Here are some more specific advantages of machine learning:
- Automation of repetitive tasks, saving time and resources. This allows humans to focus on more complex and creative aspects of their work.
- Personalization and recommendations: By analysing user preferences and behaviour, machine learning powers personalized experiences. Platforms like Netflix, Amazon and Spotify use it to suggest content based on individual user patterns.
- Data analysis and pattern recognition: Machine learning excels at analysing large datasets to identify patterns and trends that may not be apparent through traditional methods. This can lead to valuable insights and informed decision making.
- Improved decision making: By providing accurate and data-driven insights, machine learning aids more informed decision making across various domains, from marketing strategies to supply chain optimization.
- Predictive analytics: Machine learning algorithms can make predictions based on historical data, anticipating future trends, customer behaviour and market dynamics. This is particularly useful in financial forecasting, demand prediction and risk management.
- Enhanced customer experiences: Machine learning enables the chatbots and virtual assistants that interact with users in a natural language format, providing quicker and more personalized responses to enhance customer support and engagement.
- Fraud detection and cybersecurity: Machine learning algorithms can detect unusual patterns and behaviours in data, aiding fraud detection in financial transactions and enhancing cybersecurity by identifying potential threats.
- Medical diagnosis and healthcare: Machine learning helps predict patient outcomes and personalize treatment plans. It can analyse medical images, such as X-rays and MRIs, to assist in the detection of diseases.

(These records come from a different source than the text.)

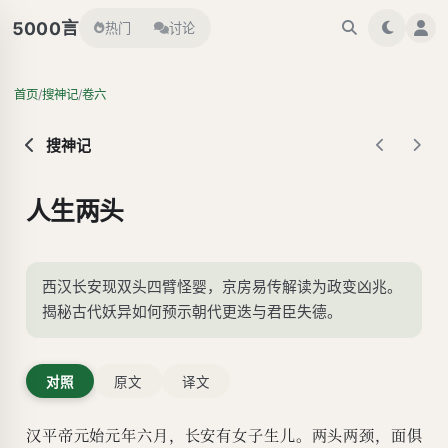
言
5000
热门
讨论
/
/
首页
搜神记
卷六
搜神记
人生两头
西汉长安现双头四臂怪婴，京房易传解读为政变凶兆。
揭秘古代妖异如何预示朝代更迭与君臣失德。
对照
原文
译文
汉平帝元始元年六月，长安有女子生儿。两头两颈，面俱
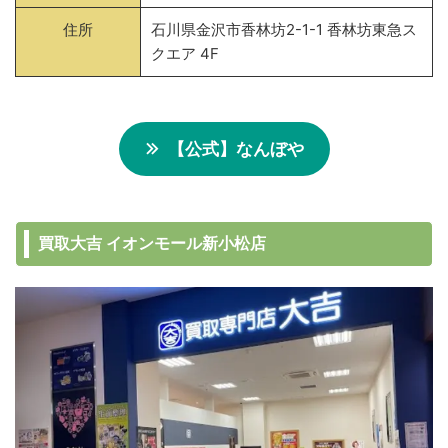
住所
石川県金沢市香林坊2-1-1 香林坊東急ス
クエア 4F
【公式】なんぼや
買取大吉 イオンモール新小松店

- Optimized resource allocation: Machine learning predicts demand, manages inventory and streamlines supply chain processes. This is crucial for industries dealing with perishable goods or fluctuating market demands.

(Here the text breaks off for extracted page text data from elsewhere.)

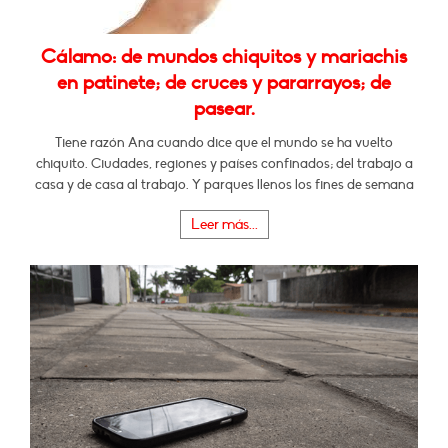
Cálamo: de mundos chiquitos y mariachis
en patinete; de cruces y pararrayos; de
pasear.
Tiene razón Ana cuando dice que el mundo se ha vuelto
chiquito. Ciudades, regiones y países confinados; del trabajo a
casa y de casa al trabajo. Y parques llenos los fines de semana
Leer más...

- Efficient recruitment and HR processes: Machine learning algorithms can speed the recruitment process by analysing resumés, identifying suitable candidates and predicting employee performance.
Machine learning: promises and challenges
Machine learning in artificial intelligence opens a realm of possibilities for businesses and society. As well as the numerous benefits listed above, it is part of an AI landscape which promises world-changing innovation in the field of climate change resilience and mitigation, powering the acceleration of solutions to some of the planet’s most serious problems.
However, this comes with risks. It’s essential to address ethical considerations, data privacy and potential biases to ensure responsible and fair use of these technologies. Additionally, the effectiveness of machine learning applications depends on the quality of the data and the appropriateness of the chosen algorithms for specific tasks.
This is where International Standards play a critical role in providing clear guidelines and regulations to prevent misuse and protect users. ISO, in collaboration with the International Electrotechnical Commission (IEC), has published a number of standards related to machine learning through its dedicated group of experts on artificial intelligence (ISO/IEC JTC 1/SC 42). Its most recent standard on the subject is ISO/IEC 23053 which provides a framework for AI systems using machine learning.
Will machine learning be the future of AI?
The ultimate goal of AI is to design machines that are capable of reasoning, learning and adapting to various domains. This will require advanced capabilities in a variety of AI subfields and machine learning is a vital part of this.
The future of machine learning, as part of the wider field of AI, is exciting for many and concerning for some. The development of International Standards is crucial if we are to minimize its risks and maximize its many benefits in every part of our lives.